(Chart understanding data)
▼

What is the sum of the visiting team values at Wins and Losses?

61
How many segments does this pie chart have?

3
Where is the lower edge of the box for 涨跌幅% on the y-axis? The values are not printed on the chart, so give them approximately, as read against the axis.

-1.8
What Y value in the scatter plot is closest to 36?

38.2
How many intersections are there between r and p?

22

▲
▼

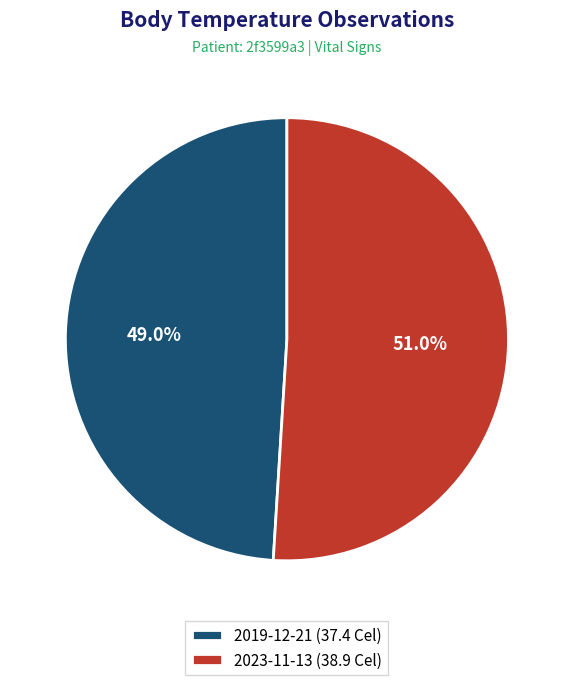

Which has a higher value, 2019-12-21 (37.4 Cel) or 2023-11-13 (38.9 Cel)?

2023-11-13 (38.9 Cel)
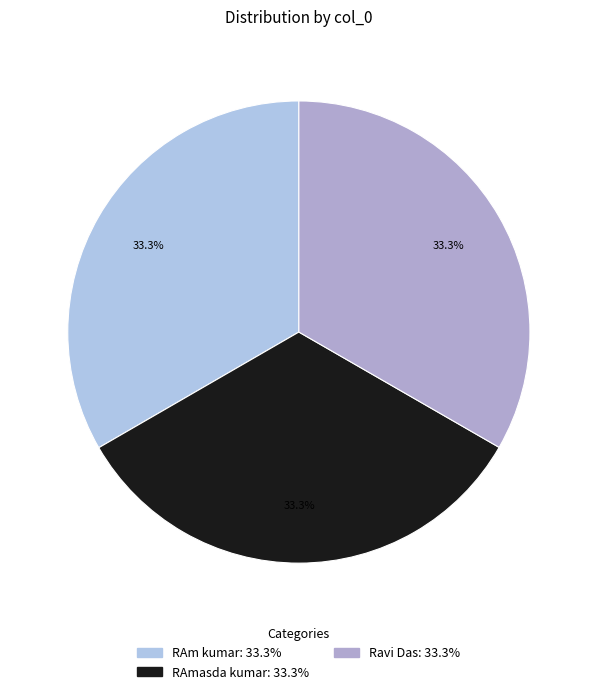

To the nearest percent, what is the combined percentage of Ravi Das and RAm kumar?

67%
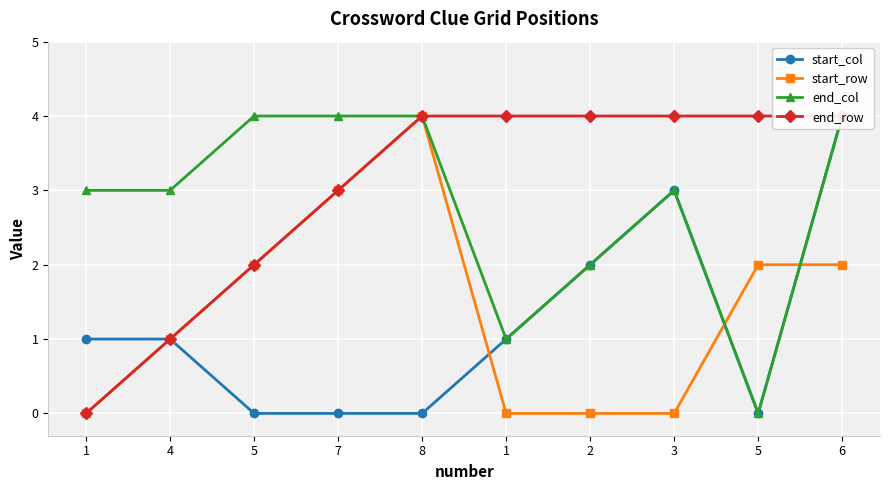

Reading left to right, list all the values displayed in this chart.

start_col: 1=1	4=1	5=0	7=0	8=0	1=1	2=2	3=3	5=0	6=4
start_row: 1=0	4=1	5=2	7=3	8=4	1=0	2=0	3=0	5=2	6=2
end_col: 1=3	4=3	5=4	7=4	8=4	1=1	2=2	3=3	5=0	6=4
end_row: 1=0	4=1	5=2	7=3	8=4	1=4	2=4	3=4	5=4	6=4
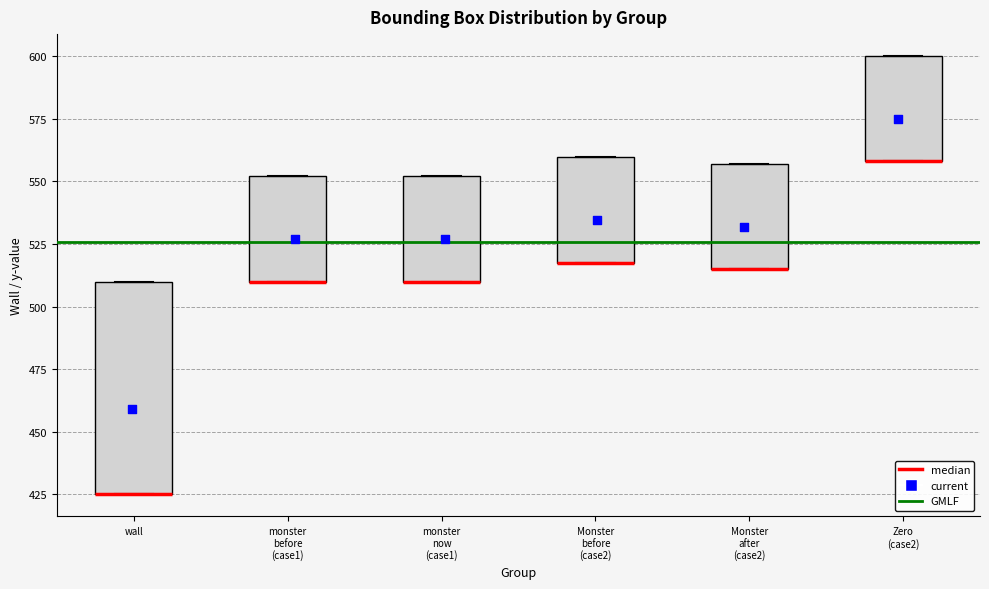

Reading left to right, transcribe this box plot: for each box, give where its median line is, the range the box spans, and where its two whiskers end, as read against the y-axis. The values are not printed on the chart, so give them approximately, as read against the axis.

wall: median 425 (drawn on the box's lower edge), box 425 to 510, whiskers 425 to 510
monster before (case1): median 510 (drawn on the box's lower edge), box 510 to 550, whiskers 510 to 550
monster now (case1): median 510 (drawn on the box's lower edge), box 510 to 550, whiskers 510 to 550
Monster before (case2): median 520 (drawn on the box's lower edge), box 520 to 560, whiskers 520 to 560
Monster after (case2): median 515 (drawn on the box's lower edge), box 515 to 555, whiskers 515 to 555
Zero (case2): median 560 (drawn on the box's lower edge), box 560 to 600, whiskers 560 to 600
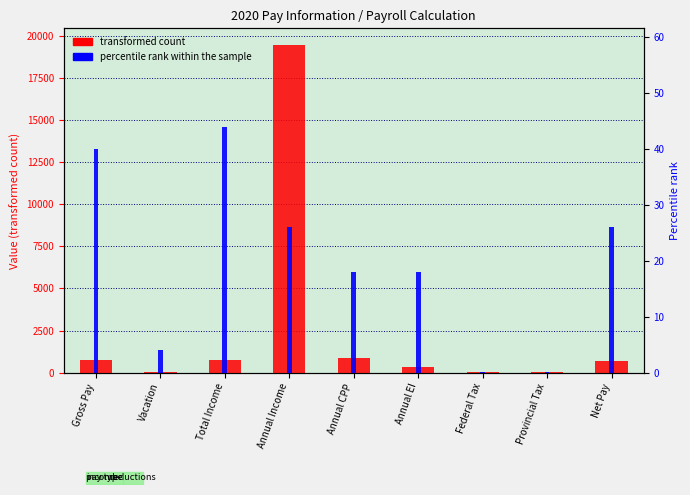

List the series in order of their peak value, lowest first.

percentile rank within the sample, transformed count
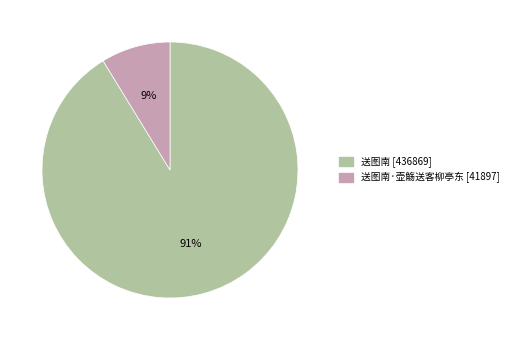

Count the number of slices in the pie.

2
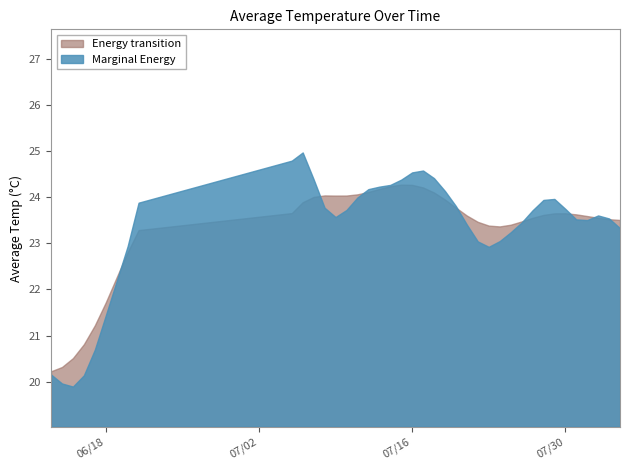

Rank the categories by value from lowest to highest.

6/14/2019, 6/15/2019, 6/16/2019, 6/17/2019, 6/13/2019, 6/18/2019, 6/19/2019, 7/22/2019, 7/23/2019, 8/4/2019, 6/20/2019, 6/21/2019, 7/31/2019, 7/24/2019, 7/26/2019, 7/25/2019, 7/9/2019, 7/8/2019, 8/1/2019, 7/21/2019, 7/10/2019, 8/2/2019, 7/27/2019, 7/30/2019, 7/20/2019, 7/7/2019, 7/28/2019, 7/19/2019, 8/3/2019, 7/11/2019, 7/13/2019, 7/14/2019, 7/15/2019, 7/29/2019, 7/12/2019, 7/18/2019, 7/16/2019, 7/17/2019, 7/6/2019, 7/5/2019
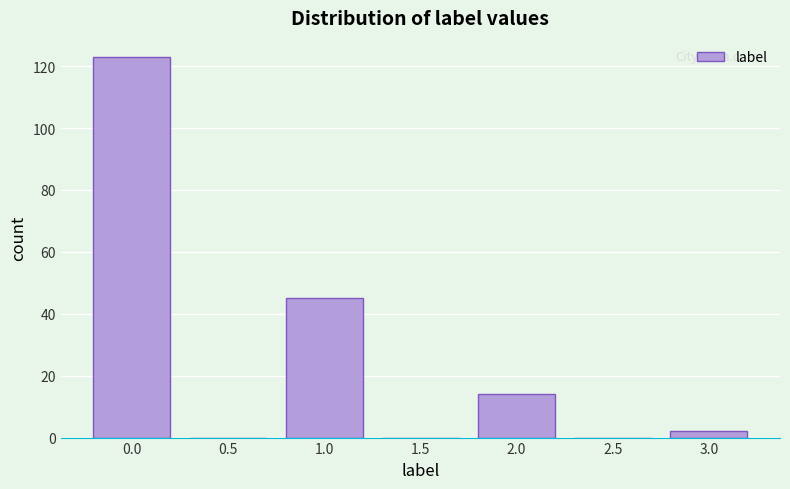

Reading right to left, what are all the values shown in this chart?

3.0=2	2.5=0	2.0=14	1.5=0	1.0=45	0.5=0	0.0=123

▲

Task statement → Can you copy out, word for word, everything from the line containing "What is the sum" down to the line containing "How many intersections", with both of those lines included?

Exercise solution →
What is the sum of the visiting team values at Wins and Losses?

61
How many segments does this pie chart have?

3
Where is the lower edge of the box for 涨跌幅% on the y-axis? The values are not printed on the chart, so give them approximately, as read against the axis.

-1.8
What Y value in the scatter plot is closest to 36?

38.2
How many intersections are there between r and p?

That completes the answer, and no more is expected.